=== Seite ===

Essen. Die Bürgerinitiativen legen den Finger in die Wunde: 2017 war Essen „Grüne Hauptstadt Europas“. Nun drohen Freiflächen zubetoniert zu werden

Das Bündnis „Grüne Lungen für Essen“ setzt sich für den Erhalt von Grün- und großen Freiflächen im Stadtgebiet ein. Verschiedene Initiativen aus vier Bezirken dieser Stadt, von Katernberg bis Kettwig, haben sich mit dieser Zielsetzung im Februar zusammengeschlossen – und treten seitdem gemeinsam bei Aktionen auf. Am Mittwoch verteilten sie an die Ratsmitglieder Kalender für 2021.

In diesem Kalender des Bündnisses „Grüne Lungen für Essen“ werden nicht nur jene Grün- und Waldflächen aus ganz Essen aufgeführt, die zur Bebauung anstehen, der Kalender ist auch mit persönlichen Statements versehen. Die beteiligten Bürgerinitiativen äußern sich zu ihrer Motivation. Außerdem gibt es Zitate aus der Tages- und Fachpresse sowie Informationen zum Thema Städtebau und Bürgerpartizipation.

Bündnis legt den Finger in die Wunde „Grüne Hauptstadt 2017“

„Wenn du ein Haus baust, denk an die Stadt“, dieses Zitat des Architekten Luigi Snozzi stehe für alle Flächen und Gebäude im Essener Stadtgebiet, die im Kalender aufgeführt seien, so Bündnis-Sprecherin Estelle Fritz. Und noch ein berühmtes Zitat weist den Weg: „Erst bauen Menschen Häuser, dann bauen Häuser Menschen.“ Es stammt von Albert Schweitzer.

===

* Ziel A *
Schreib aus dem Artikel über das Bündnis „Grüne Lungen für Essen“ den Abschnitt ab, der mit den Worten „Essen. Die Bürgerinitiativen“ anfängt und nach „Kalender für 2021.“ aufhört.
* Ziel B *
Beantworte anhand des Artikels über das Bündnis „Grüne Lungen für Essen“ diese Fragen:
(i) In welchem Monat haben sich die Initiativen zusammengeschlossen?
(ii) Was verteilte das Bündnis am Mittwoch an die Ratsmitglieder?
(iii) Von wem stammt das Zitat „Erst bauen Menschen Häuser, dann bauen Häuser Menschen.“?
* Ziel C *
Führe den Artikel über das Bündnis „Grüne Lungen für Essen“ im Anschluss an seinen letzten Satz weiter.

=== Auflistung ===

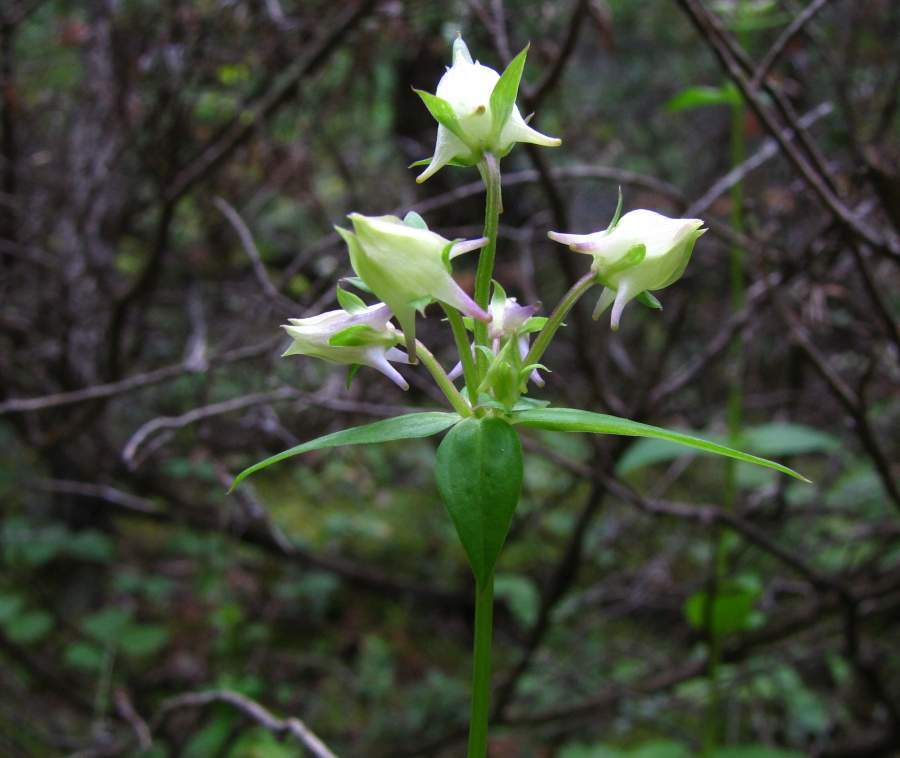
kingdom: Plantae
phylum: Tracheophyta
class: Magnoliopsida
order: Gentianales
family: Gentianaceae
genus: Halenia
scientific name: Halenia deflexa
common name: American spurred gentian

===

* Antwort A *
Essen. Die Bürgerinitiativen legen den Finger in die Wunde: 2017 war Essen „Grüne Hauptstadt Europas“. Nun drohen Freiflächen zubetoniert zu werden

Das Bündnis „Grüne Lungen für Essen“ setzt sich für den Erhalt von Grün- und großen Freiflächen im Stadtgebiet ein. Verschiedene Initiativen aus vier Bezirken dieser Stadt, von Katernberg bis Kettwig, haben sich mit dieser Zielsetzung im Februar zusammengeschlossen – und treten seitdem gemeinsam bei Aktionen auf. Am Mittwoch verteilten sie an die Ratsmitglieder Kalender für 2021.

* Antwort B *
(i) Im Februar.
(ii) Kalender für 2021.
(iii) Von Albert Schweitzer.

* Antwort C *
Der Klostergarten in Bedingrade. Das Gelände soll bebaut werden; eine Bürgerinitiative engagiert sich für den Erhalt.
Der Klostergarten in Bedingrade. Das Gelände soll bebaut werden; eine Bürgerinitiative engagiert sich für den Erhalt. © FFS | Socrates Tassos

Das Bündnis legt mit Bildern und Texten explizit den Finger in die Wunde: 2017 durfte sich Essen „Grüne Hauptstadt Europas“ nennen. Doch etliche der damals so hoch gelobten und gepflegten Grün- und Waldflächen könnten bald betoniert sein, warnen die Akteure. Denn vor allem in den großflächigen Investorenprojekten sehen die Bürgerinitiativen eine Gefahr für die so wertvollen Freiflächen und Frischluftschneisen der Ruhrgebietsmetropole.

Das Ziel: Stadtplanung gemeinsam mit den Bürgern gestalten

Einige Beispiele aus dem Kalender: Die dem Abriss preisgegebene Beitz-Villa, die die Stadt als nicht denkmalwürdig eingestuft hat. Der Bund Deutscher Architekten, Kreisgruppe Essen, reagierte auf die Entscheidung empört: Ein Haus, in dem Essens einziger Ehrenbürger (nach 1949) so viele Jahre lebte, könne man nicht einfach dem Abriss überantworten. Es sei ein Identitätsträger.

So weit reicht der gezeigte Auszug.